> [What needs to be done] Copy every line of text from the material below word for word, and leave the pictures out of your answer.

[Records from a data source]
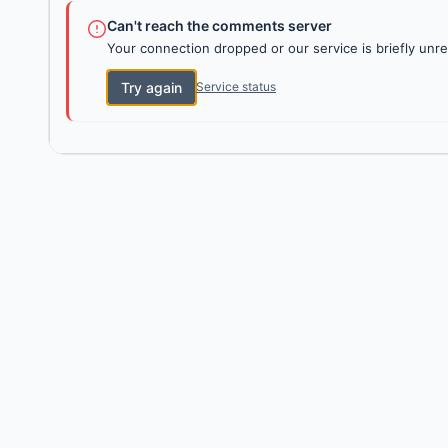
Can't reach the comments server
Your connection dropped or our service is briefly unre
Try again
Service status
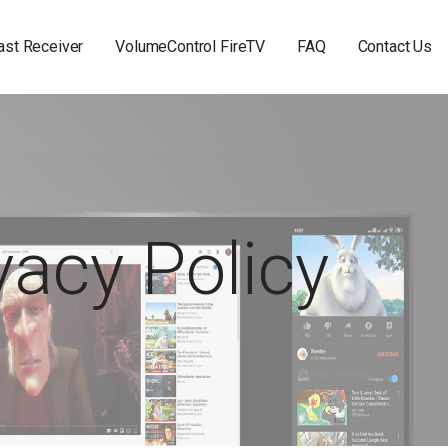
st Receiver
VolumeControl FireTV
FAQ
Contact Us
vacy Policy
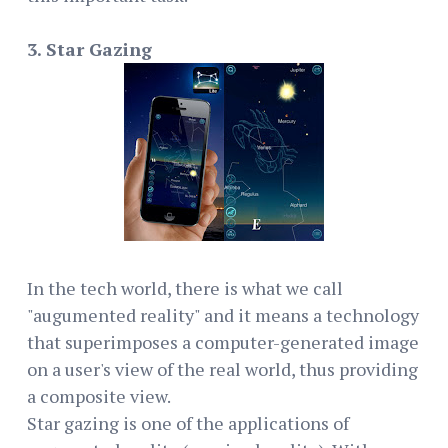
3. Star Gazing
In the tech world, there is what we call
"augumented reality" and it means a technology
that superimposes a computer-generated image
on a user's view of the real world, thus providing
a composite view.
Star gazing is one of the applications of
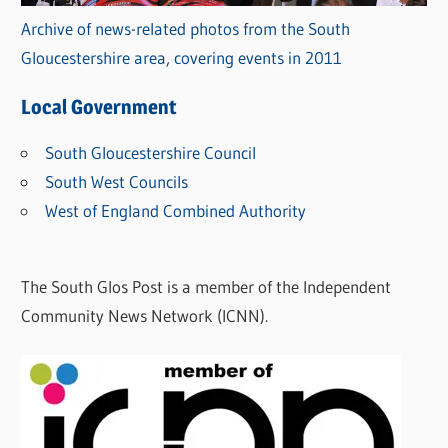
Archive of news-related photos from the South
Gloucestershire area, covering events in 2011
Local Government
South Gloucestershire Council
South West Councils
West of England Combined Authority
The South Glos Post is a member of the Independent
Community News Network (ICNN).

> [Response area]
Can't reach the comments server
Your connection dropped or our service is briefly unre
Try again
Service status
st Receiver
VolumeControl FireTV
FAQ
Contact Us
vacy Policy
3. Star Gazing
In the tech world, there is what we call
"augumented reality" and it means a technology
that superimposes a computer-generated image
on a user's view of the real world, thus providing
a composite view.
Star gazing is one of the applications of
Archive of news-related photos from the South
Gloucestershire area, covering events in 2011
Local Government
South Gloucestershire Council
South West Councils
West of England Combined Authority
The South Glos Post is a member of the Independent
Community News Network (ICNN).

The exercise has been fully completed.